Kirkland is already starting to prepare for the new year by polling the public on two issues the City Council will explore in 2019: a bike share pilot program and off-leash dog areas.
The city held a community conversation on Dec. 6, spending an hour on each topic, and is also hosting online surveys on its website to gauge public opinion. Movement on either issue will mean the city will have to address safety and capacity concerns.
For several years, the Kirkland City Council has been trying to figure out how it can create safe and predictable places for people and dogs. The city built Jasper’s Dog Park 2012, and renovated Edith Moulton Park, including multiple dog runs, in 2018.
Kirkland has more than 10,000 registered dogs, and all of them need a place to run and play. Recreational trends and previous community input, along with the high utilization of Jasper’s, indicate a future need for additional off-leash areas, according to the city. One of the survey questions asks: “What are your thoughts on designating off-leash dog areas in some of Kirkland’s larger parks, such as Heritage, Juanita Beach, or Crestwoods?”
Some of Kirkland’s dog owners are already taking their dogs off-leash in Kirkland’s public parks or along the Cross Kirkland Corridor. Roughly one half of Washington residents walk with a dog, according to the 2015 Parks, Recreation and Open Space Plan, but dogs that run free in areas not specifically designated “off-leash” are violating Kirkland’s municipal code.
The city’s current enforcement approach has three steps. First, violators are educated about what they’re doing wrong. Second, they are given a warning and third, they are given a ticket (the first offense is $25, the second is $50 and it doubles from there).
Expanding off-leash dog areas has a number of benefits, including improved health of both pets and owners, as they provide opportunities for exercise and socialization. But some challenges have been noted: they can be dangerous, they may increase parking, traffic and noise and they can be harmful to the natural habitat, as well as take away park space.

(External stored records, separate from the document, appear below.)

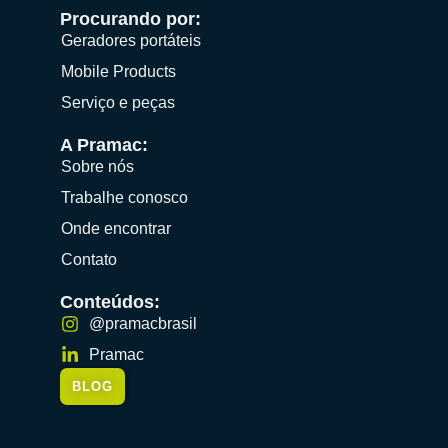
Procurando por:
Geradores portáteis
Mobile Products
Serviço e peças
A Pramac:
Sobre nós
Trabalhe conosco
Onde encontrar
Contato
Conteúdos:
@pramacbrasil
Pramac
BLOG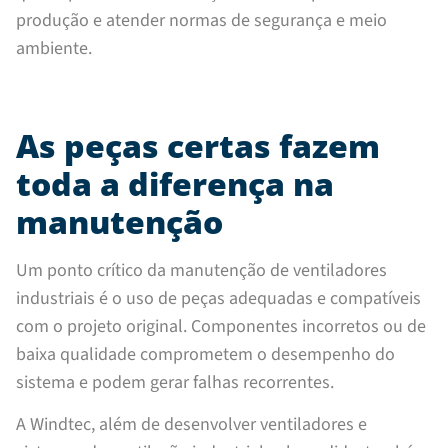
produção e atender normas de segurança e meio
ambiente.
As peças certas fazem
toda a diferença na
manutenção
Um ponto crítico da manutenção de ventiladores
industriais é o uso de peças adequadas e compatíveis
com o projeto original. Componentes incorretos ou de
baixa qualidade comprometem o desempenho do
sistema e podem gerar falhas recorrentes.
A Windtec, além de desenvolver ventiladores e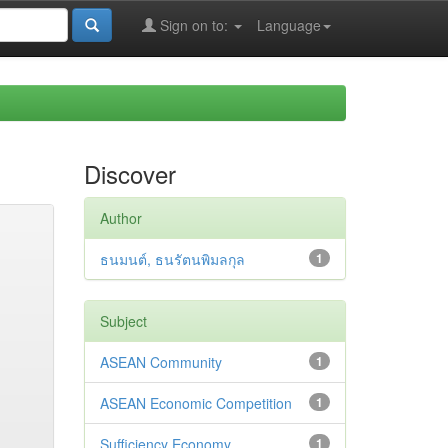
Sign on to:
Language
Discover
Author
ธนมนต์, ธนรัตนพิมลกุล
1
Subject
ASEAN Community
1
ASEAN Economic Competition
1
Sufficiency Economy
1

Residents were asked if they want increased enforcement for off-leash dogs, expanded options or both. Those who haven’t weighed in yet can take the survey at www.research.net/r/kirklandoffleashdogs.
The city is also residents asking how Kirkland should respond to the introduction of bike sharing on the Eastside. Bike share programs have started in some neighboring cities, including Seattle, Bothell and Bellevue, meaning that the green, yellow and orange bicycles that can be unlocked via smartphone application are already showing up in Kirkland.
When council discussed bike share in July, a majority was excited at the prospect of the bikes being used as a first/last mile connection to transit, or as a recreation opportunity on the Cross Kirkland Corridor. Some challenges were noted, including with the county’s helmet law and the “clutter” of the bikes in the city right-of-way.
The council is considering a one-year pilot to determine if and how this emerging idea can be integrated into the city’s transportation network. The technology is being applied to scooters as well. One of the bike share survey questions asks residents to share their thoughts on permitting a bike share company to eventually include scooters in Kirkland.
Because of the inventory coming from other cities, bike share will impact the Kirkland community whether the council decides to do a pilot or not. But having a formal program will enable the city to work with bike share providers to create regulations and provide incentives. Take the survey at www.research.net/r/kirklandbikeshare.
A report of community feedback will be presented to the Kirkland City Council in early 2019. The council will use the community feedback as it considers options on how to respond to these topics.